Kaka pun gagal meraih trofi, tapi, salah satu tulisan di Tifo Football mengenang kombinasi Kaka-Crespo, dalam tulisannya berjudul Goals Remembered: Crespo and Kaka stylishly cut Liverpool apart in 2005. Di situ, disebutkan pula bahwa selama babak pertama di Istanbul, Milan memainkan sepakbola terbaik.

Tapi tetap, sejarah hanya akan mengenang yang jadi pemenang, seperti halnya Belanda 1974 dan 1978.

Penyesalan Kaka

Mari sedikit melihat laga final Liga Champions 2005 secara dekonstruktif. Mari menelisik, bagaimana jadinya jika Milan menang? Apakah Kaka akan tetap di Milan? Apakah Kaka akan kembali meraih trofi pada 2007? Akankah Kaka menjadi pemain hebat yang kita kenal seperti sekarang? Akankah iklim sepakbola Eropa akan jadi seperti yang kita tahu kini?

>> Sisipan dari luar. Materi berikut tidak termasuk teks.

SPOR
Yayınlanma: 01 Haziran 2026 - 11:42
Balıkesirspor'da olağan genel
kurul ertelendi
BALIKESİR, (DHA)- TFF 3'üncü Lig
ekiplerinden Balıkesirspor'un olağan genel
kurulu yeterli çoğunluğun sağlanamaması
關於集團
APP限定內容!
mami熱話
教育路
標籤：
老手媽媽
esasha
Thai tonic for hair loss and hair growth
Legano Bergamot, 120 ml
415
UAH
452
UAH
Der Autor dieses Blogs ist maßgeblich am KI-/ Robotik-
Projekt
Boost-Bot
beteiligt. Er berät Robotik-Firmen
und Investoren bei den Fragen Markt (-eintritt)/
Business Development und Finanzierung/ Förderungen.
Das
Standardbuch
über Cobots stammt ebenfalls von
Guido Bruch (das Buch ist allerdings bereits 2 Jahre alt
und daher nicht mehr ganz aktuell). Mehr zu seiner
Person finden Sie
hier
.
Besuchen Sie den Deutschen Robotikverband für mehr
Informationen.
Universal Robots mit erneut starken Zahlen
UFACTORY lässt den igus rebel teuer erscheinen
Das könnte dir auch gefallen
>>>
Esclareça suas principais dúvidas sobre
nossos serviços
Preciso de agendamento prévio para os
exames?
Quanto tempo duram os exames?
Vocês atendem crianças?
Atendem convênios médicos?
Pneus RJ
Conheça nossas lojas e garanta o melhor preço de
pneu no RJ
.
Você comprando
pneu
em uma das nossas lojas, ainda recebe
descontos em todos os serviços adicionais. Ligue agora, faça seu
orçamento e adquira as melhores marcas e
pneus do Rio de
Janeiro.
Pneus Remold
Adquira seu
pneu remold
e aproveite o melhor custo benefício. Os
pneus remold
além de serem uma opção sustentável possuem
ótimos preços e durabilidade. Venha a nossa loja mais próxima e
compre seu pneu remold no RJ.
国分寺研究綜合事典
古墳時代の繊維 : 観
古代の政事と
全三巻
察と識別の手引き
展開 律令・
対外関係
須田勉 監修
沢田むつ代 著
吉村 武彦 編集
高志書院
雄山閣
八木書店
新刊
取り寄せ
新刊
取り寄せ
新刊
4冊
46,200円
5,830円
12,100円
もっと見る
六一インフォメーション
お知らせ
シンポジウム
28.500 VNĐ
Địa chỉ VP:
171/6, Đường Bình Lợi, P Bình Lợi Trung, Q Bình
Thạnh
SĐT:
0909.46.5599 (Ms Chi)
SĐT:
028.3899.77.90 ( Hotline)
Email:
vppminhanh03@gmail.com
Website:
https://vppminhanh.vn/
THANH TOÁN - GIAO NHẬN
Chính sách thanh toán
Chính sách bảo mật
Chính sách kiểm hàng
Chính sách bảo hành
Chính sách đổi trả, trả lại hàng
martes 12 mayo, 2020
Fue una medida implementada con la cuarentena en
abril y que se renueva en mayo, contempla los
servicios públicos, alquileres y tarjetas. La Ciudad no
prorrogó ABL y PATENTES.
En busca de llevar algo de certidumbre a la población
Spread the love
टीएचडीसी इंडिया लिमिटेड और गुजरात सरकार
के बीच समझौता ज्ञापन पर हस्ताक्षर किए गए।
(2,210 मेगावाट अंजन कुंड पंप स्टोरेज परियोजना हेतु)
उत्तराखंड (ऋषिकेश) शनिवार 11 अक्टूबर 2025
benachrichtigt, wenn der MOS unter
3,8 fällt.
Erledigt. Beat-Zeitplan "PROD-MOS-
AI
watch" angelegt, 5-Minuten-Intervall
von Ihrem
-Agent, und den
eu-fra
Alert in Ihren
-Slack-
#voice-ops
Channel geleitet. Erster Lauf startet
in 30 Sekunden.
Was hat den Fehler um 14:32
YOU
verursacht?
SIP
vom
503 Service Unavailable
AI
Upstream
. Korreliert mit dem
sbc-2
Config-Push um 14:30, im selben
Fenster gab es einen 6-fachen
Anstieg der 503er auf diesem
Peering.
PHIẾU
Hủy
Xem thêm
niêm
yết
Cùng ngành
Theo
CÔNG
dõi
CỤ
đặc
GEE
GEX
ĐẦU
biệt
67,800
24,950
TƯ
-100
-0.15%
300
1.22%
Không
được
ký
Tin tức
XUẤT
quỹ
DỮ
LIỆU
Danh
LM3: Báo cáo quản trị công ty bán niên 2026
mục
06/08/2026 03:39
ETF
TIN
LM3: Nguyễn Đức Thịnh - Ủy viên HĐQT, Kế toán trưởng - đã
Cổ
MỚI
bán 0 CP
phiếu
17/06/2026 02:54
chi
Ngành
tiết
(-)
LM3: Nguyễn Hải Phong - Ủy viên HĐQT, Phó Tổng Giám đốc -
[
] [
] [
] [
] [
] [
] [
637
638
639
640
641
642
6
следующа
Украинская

Ya, itu hanya pengandaian saja, sebuah dunia paralel yang hanya bisa dibayangkan. Sejarah tidak mengenal pengandaian sama sekali, dan takdir kadang bisa begitu kejam. Kaka sendiri, dalam pernyataannya kepada media pada 2015, masih menunjukkan rasa tidak ikhlas-nya perihal kekalahan tersebut.

“Jujur, saya masih belum paham kenapa kami kalah di laga itu (melawan Liverpool pada 2005 di Istanbul). Padahal kami berisikan bek-bek terbaik dunia seperti Jaap Stam, Cafu, Paolo Maldini, dan Alessadro Nesta. Tapi ya, kadang sesuatu yang luar biasa memang acap di luar nalar,” ujar Kaka.

Tapi, tak ada salahnya toh, mengenang Kaka di 2005 tersebut. Kapan lagi melihat pemain berusia 23 tahun, yang baru dua musim mengecap kompetisi Eropa, langsung menggebrak dalam partai final Liga Champions 2005? Merawat keindahan yang terlupakan adalah sesuatu yang tidak salah, kok.